◆ What you have to do
Say how many lines in the data hold "Wunsch". Nothing else belongs in the answer.
.....
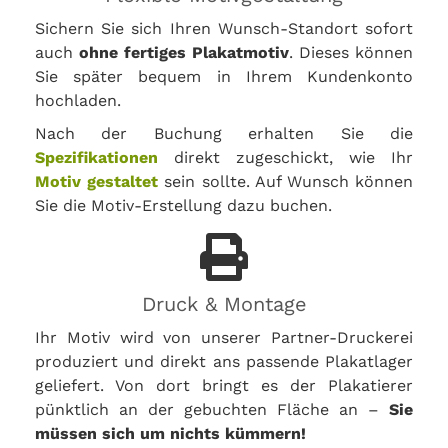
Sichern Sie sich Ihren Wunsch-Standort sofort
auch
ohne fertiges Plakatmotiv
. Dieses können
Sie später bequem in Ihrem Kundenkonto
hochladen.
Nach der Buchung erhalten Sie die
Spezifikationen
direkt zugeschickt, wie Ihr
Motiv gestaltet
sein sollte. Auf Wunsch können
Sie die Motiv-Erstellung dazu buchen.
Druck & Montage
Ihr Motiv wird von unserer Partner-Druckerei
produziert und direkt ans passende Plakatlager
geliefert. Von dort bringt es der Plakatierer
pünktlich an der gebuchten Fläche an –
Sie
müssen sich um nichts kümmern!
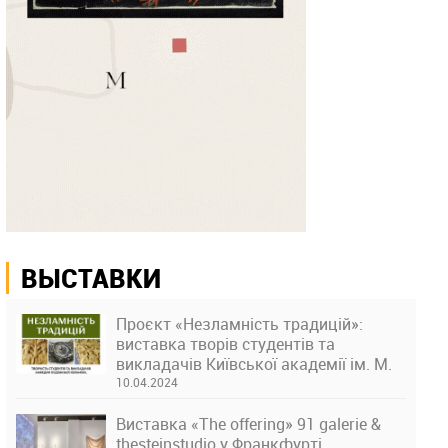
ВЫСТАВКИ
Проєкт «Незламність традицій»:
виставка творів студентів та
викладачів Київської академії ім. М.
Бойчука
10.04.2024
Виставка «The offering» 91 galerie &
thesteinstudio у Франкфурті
.....
◆ Task response
2